→ Material to process:
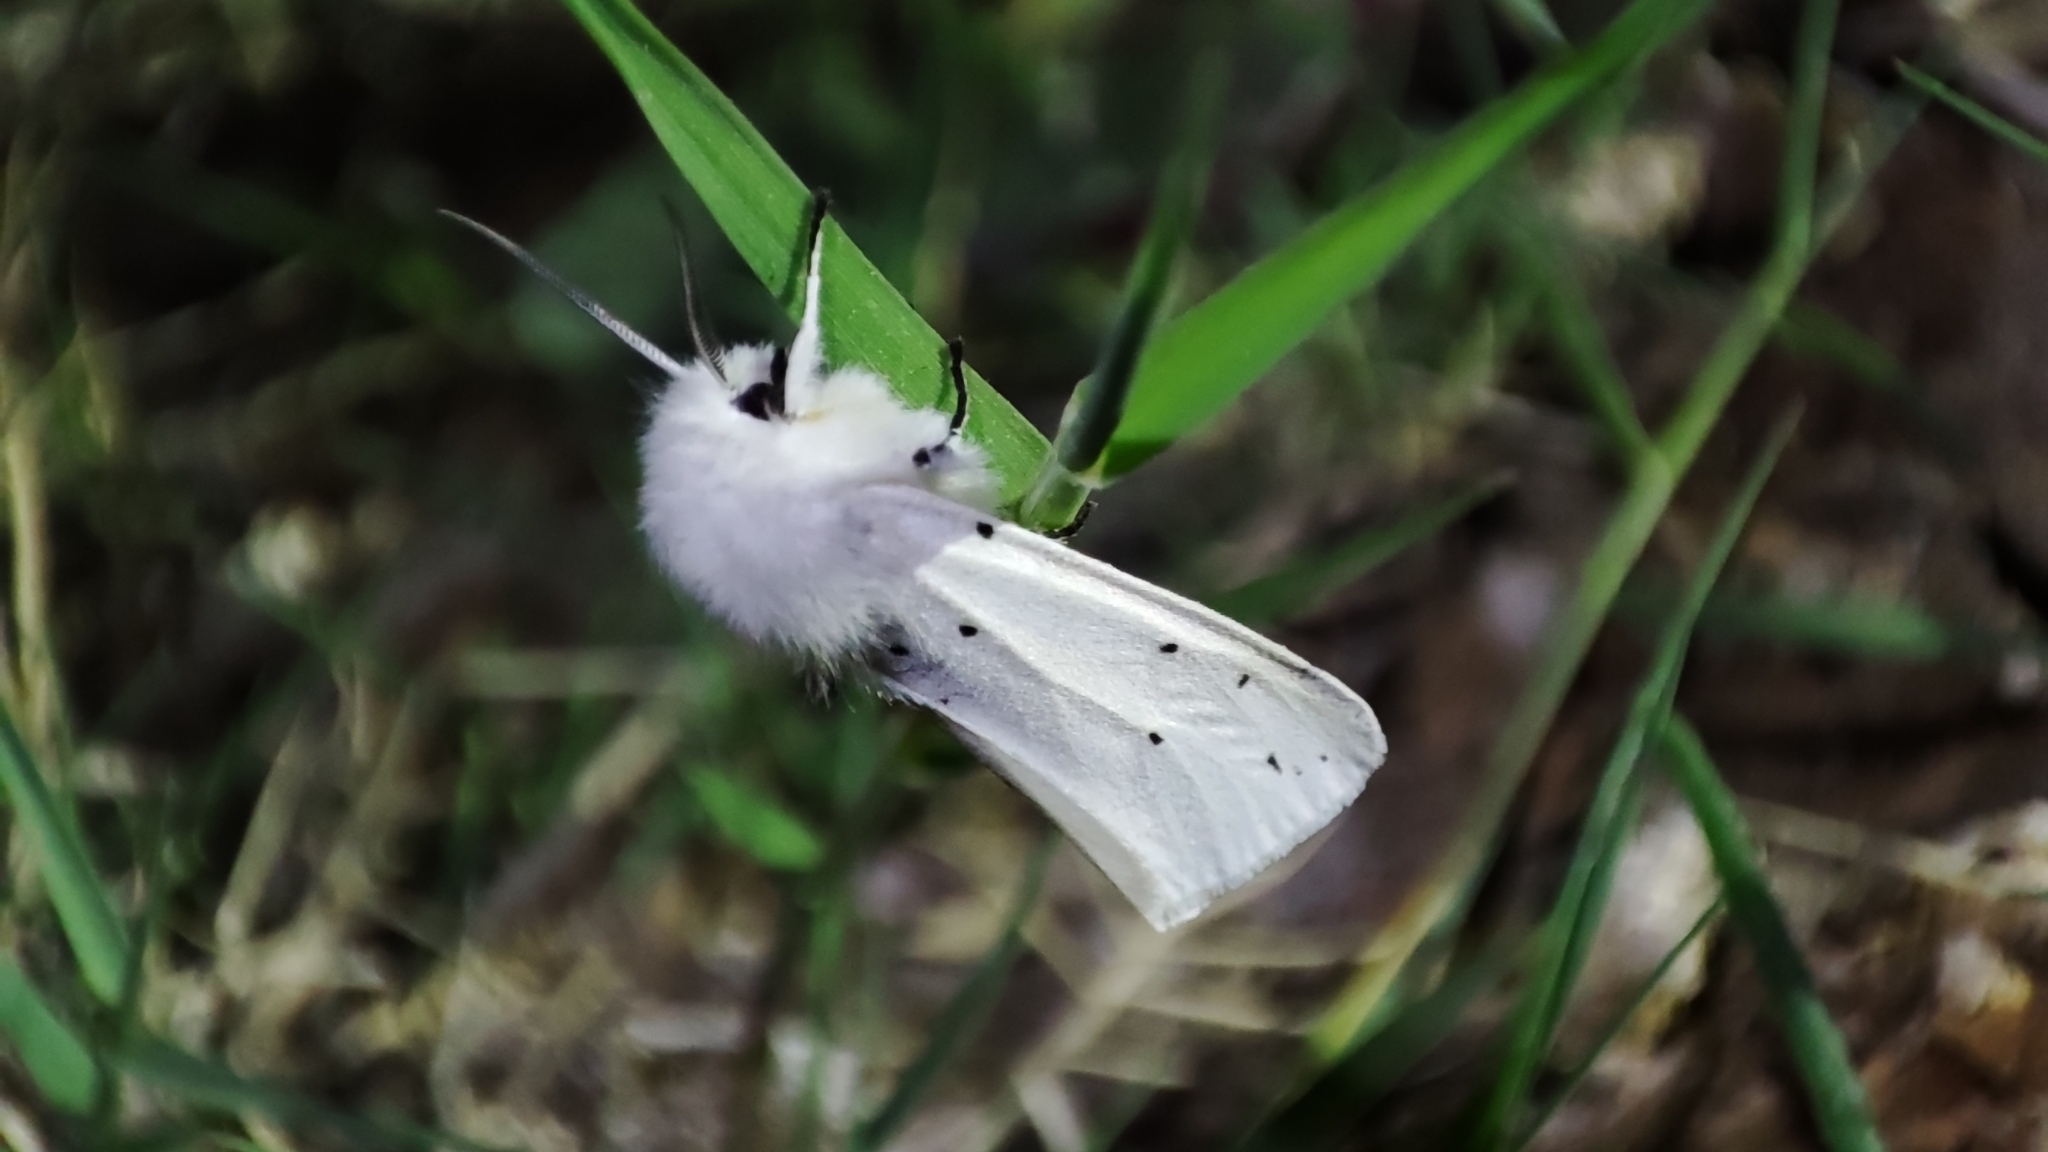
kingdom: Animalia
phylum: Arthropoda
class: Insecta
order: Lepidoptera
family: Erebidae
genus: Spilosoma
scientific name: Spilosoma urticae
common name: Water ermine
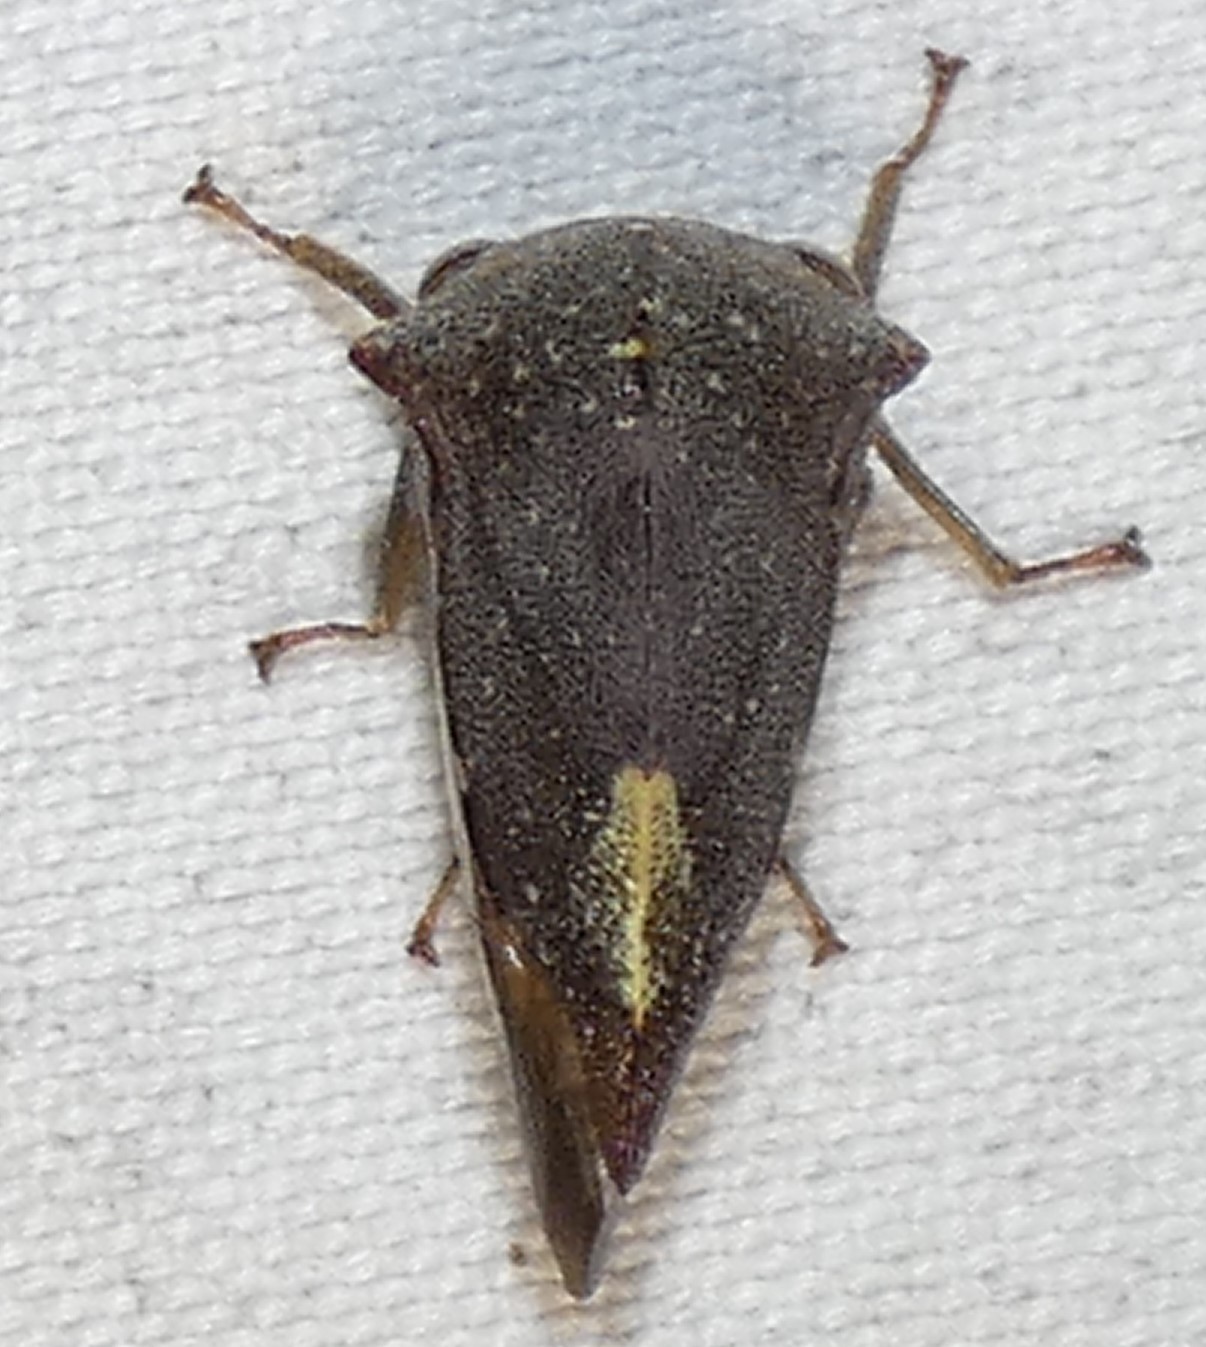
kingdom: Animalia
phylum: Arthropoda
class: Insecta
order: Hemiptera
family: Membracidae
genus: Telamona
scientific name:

→ Objective: Count the lines in the records that contain the string "name", and reply with the number alone.

→ Correct response: 3